DIFFERENCES BETWEEN INDIVIDUAL & GROUP PSYCHOTHERAPY
Comparing individual and group therapy, there are both similarities and differences. A therapist can help you decide which of the two, or both, is particularly suited for your needs. For individuals in crisis or with problems that require time-intensive, direct focus, individual therapy can be the better choice. In individual therapy, a dialogue is usually reflective of two experiences; the client and the therapist's, whereas a group offers multiple peer perspectives and feedback. In general, people react differently to challenges by their peers as compared to those by authority figures, as therapists are often perceived.
Sometimes clients "hide out" in individual therapy; that is a client can control, to some degree, how vulnerable and disclosing she becomes, and to what degree he resists the therapist's interpretations and insights. This is much harder to accomplish in group, as participants inevitably are challenged by other group members or the group as a whole with regard to their group presentation, which may include observations about avoidance and denial.
Group participation requires patience, sharing time with others, listening skills, giving and receiving feedback in constructive manners, being on the occasional "hot seat," and the ability to leave some issues unfinished, given time and other constraints of the group therapy process.
At any given moment, group members can experience frustration with the ups and downs of the group's progress or lack of progress. Conversely, group is often used as a kind of "laboratory," where members try out behaviors and get feedback and encouragement as it relates to outside issues.

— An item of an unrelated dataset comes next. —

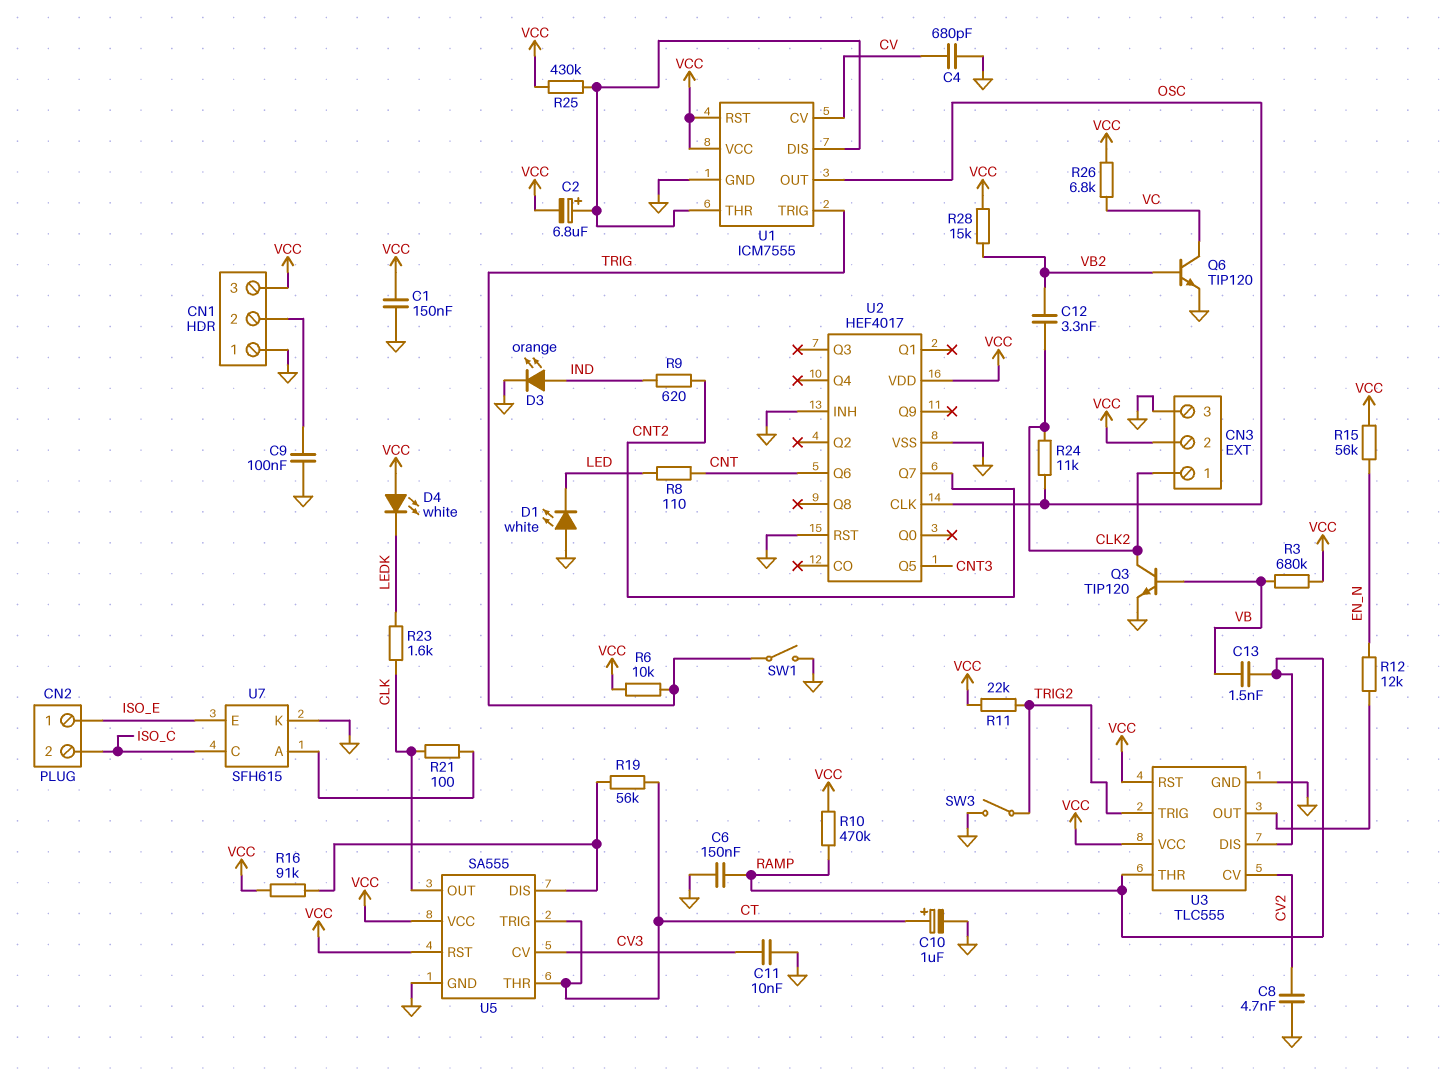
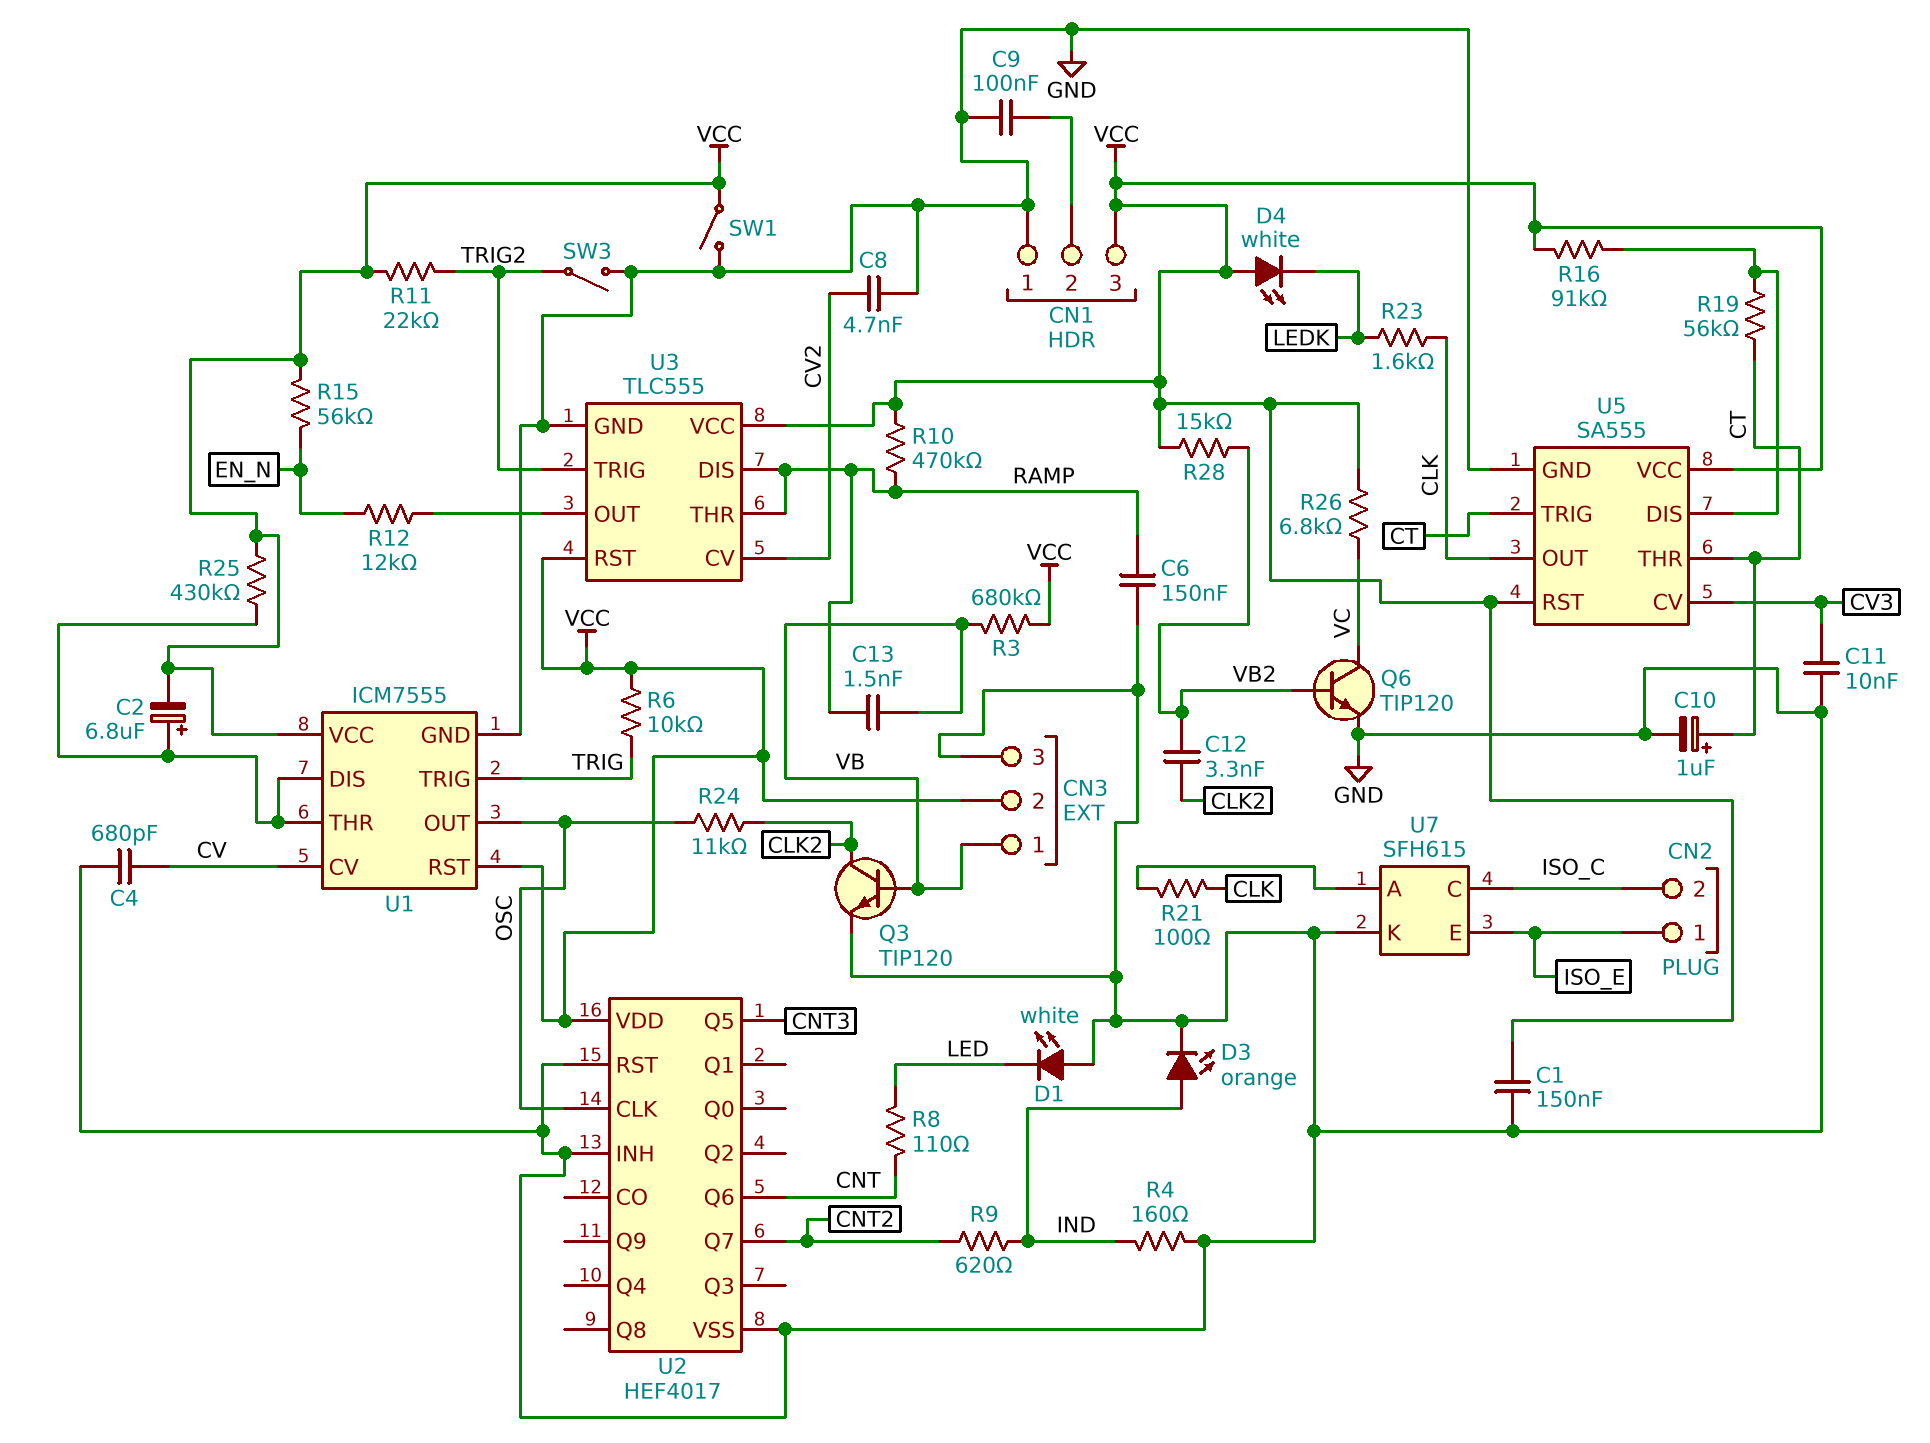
CN3 pin 1: CLK2 -> VB
R4: none -> 160 (GND, IND)
SW1: switch (GND, TRIG) -> switch (GND, VCC)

ISSUES ESPECIALLY AMENABLE TO GROUP PROCESS
Any issue or problem that can utilize the benefits of group dynamics is usually a good indicator for group participation. Generally, topics of an interpersonal nature, including issues of intimacy and relationship, self-esteem and self-value, and communication and listening skills can especially benefit from interactive group proceedings. A basic goal of most groups is to be understood on many issues and to be accepted for whom one is (including the more intimate or secret parts of ourselves).
Participants dealing with issues that are stigmatized (for example, sexual addiction, perpetrators of violence) can also benefit in group. Connections are made emphasizing common struggles and perspectives as well as feelings of difference, judgment and inferiority.
Group therapy for gay and bisexual men may have particular benefits. Many gay and bisexual men have had difficult, if not traumatizing experiences, in group settings growing up, particularly with other males. Group can offer a different experience which can help repair and recover these devastating experiences in groups. Emphasizing safety, support, access to and expressing feelings, and encouragement of vulnerability and risk taking are all powerful means to address life's issues.
The experience in group challenges all men, regardless of their sexual orientation, to examine socialization patterns that inhibit them and take a large toll. These include highly valued competitive and confrontational drives; the need or desire to be tough and invincible; the avoidance of any attributes that may appear feminine; a sense of isolation and the need to carry one's burdens alone; and a tendency to focus on issues of power and control.
Conversely, many gay and bisexual men avoid group for these same reasons: Experiences with men, including Gay Men, have left them feeling dismissed, rejected, isolated, and inferior. In essence, these experiences can re-create the difficulties these men experienced in their youth. Group provides a safe context in which men have the potential to heal through these challenging emotions.
In sum, group therapy can provide a powerful therapeutic benefit for those willing to consider the risk of joining such a group, and undertaking a personal challenge to utilize the group for its intended purpose.